▶ [DATASET RECORDS]:

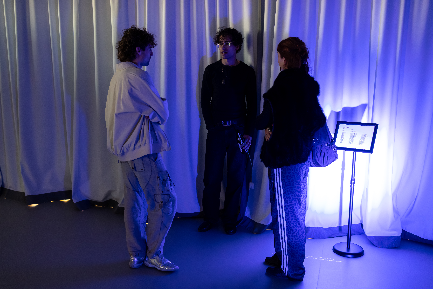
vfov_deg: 36.9
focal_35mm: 36
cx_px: 217
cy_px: 144
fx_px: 433
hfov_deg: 53.1
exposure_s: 1/125
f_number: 4.5
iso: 3200
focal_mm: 35
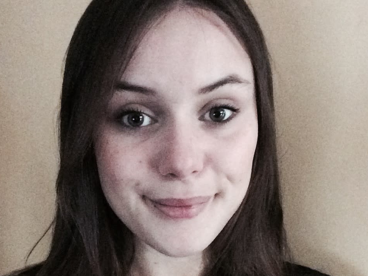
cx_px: 186
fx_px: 447
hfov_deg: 44.8
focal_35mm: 42
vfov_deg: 33.4
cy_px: 218
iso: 1000
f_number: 2.4
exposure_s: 1/17
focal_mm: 2.1
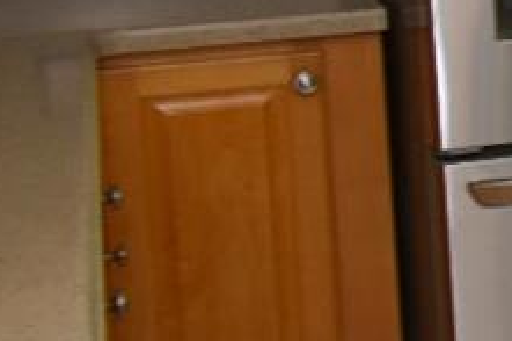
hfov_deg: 11.1
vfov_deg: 12.9
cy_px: -111
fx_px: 1450
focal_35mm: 102
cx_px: 1573
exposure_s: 1/60
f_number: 4
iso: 320
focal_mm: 10
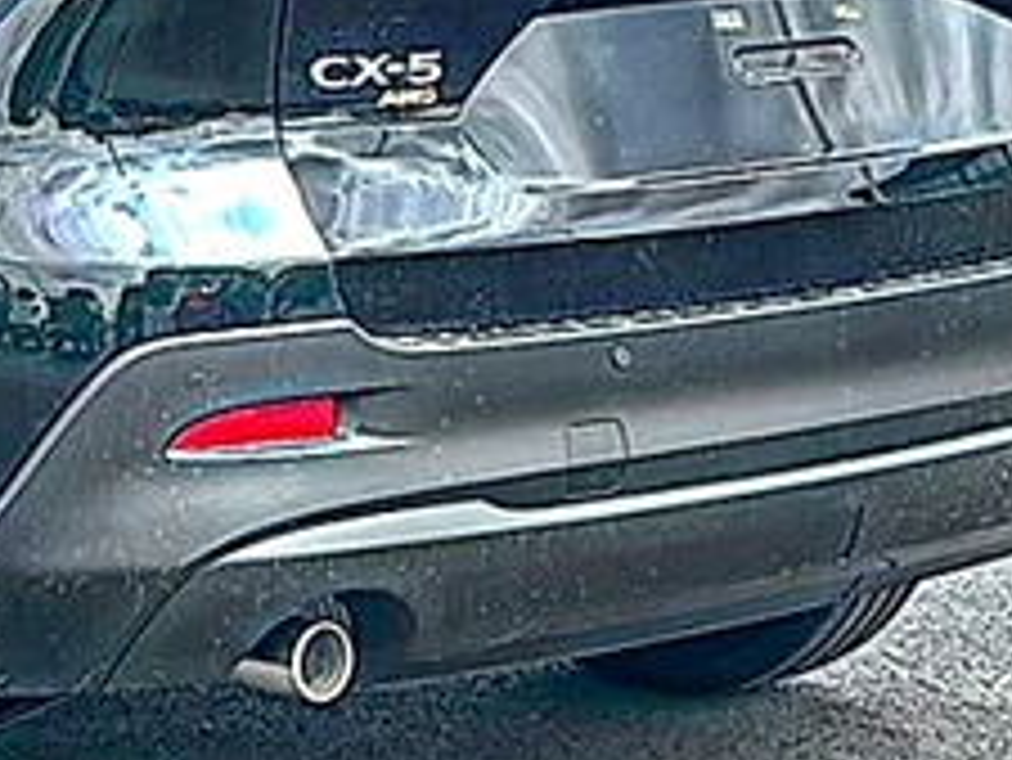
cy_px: 92
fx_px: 3364
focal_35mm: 115
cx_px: -180
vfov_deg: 12.8
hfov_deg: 16.4
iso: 80
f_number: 1.78
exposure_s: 1/1757
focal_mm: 6.86
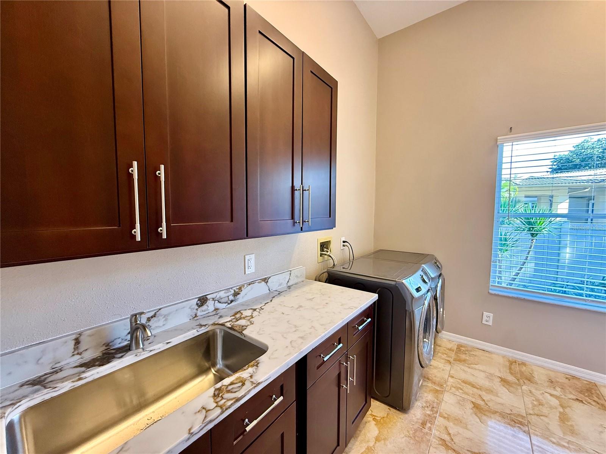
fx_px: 245
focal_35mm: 14
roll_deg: -1.2
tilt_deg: -3.7
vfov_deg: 85.7
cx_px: 303
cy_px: 227
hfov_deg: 102.1
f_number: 2.2
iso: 200
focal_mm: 2.22
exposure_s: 1/60
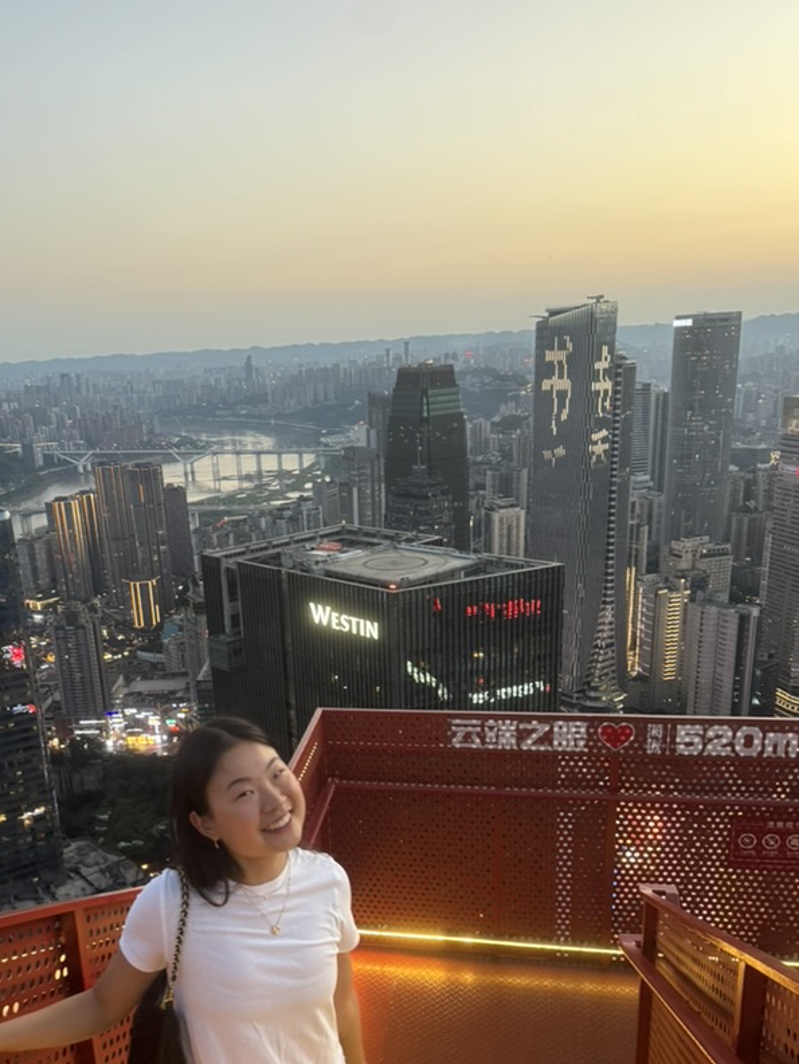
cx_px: 314
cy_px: 683
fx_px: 954
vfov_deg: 57.4
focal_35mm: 31
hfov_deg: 45.2
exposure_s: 1/60
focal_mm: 6.76
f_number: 1.78
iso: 400
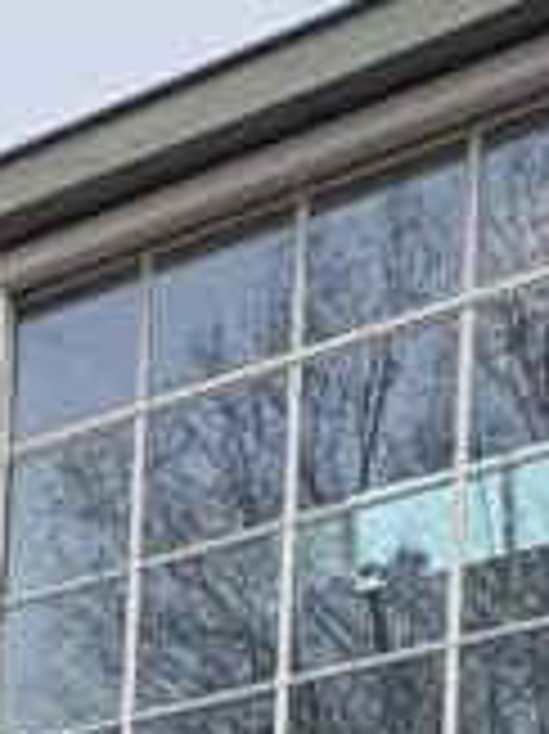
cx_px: -1089
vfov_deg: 16.1
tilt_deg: -0.2
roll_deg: -2.4
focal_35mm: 88
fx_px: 1863
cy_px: 1549
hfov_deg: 11.0
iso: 50
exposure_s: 1/99
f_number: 2.2
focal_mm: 2.22
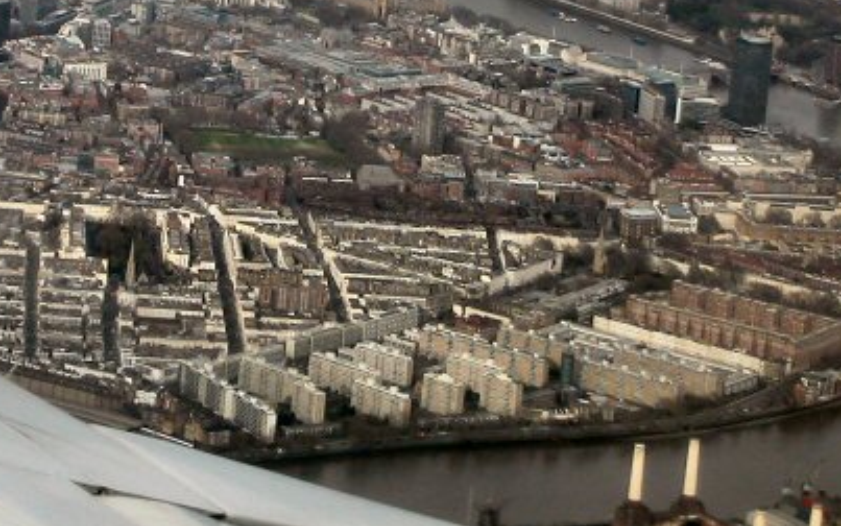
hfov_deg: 12.7
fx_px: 3782
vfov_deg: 7.9
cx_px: 369
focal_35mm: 165
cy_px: 106
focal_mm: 14.9
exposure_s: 1/190
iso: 100
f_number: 4.6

▶ [WHAT THIS TASK INVOLVES]: Could you set down exactly, and only, the lines from the line containing "focal_35mm: 88" through the last line of the records, both included, without the pictures?

▶ [ANSWER SECTION]:
focal_35mm: 88
fx_px: 1863
cy_px: 1549
hfov_deg: 11.0
iso: 50
exposure_s: 1/99
f_number: 2.2
focal_mm: 2.22
hfov_deg: 12.7
fx_px: 3782
vfov_deg: 7.9
cx_px: 369
focal_35mm: 165
cy_px: 106
focal_mm: 14.9
exposure_s: 1/190
iso: 100
f_number: 4.6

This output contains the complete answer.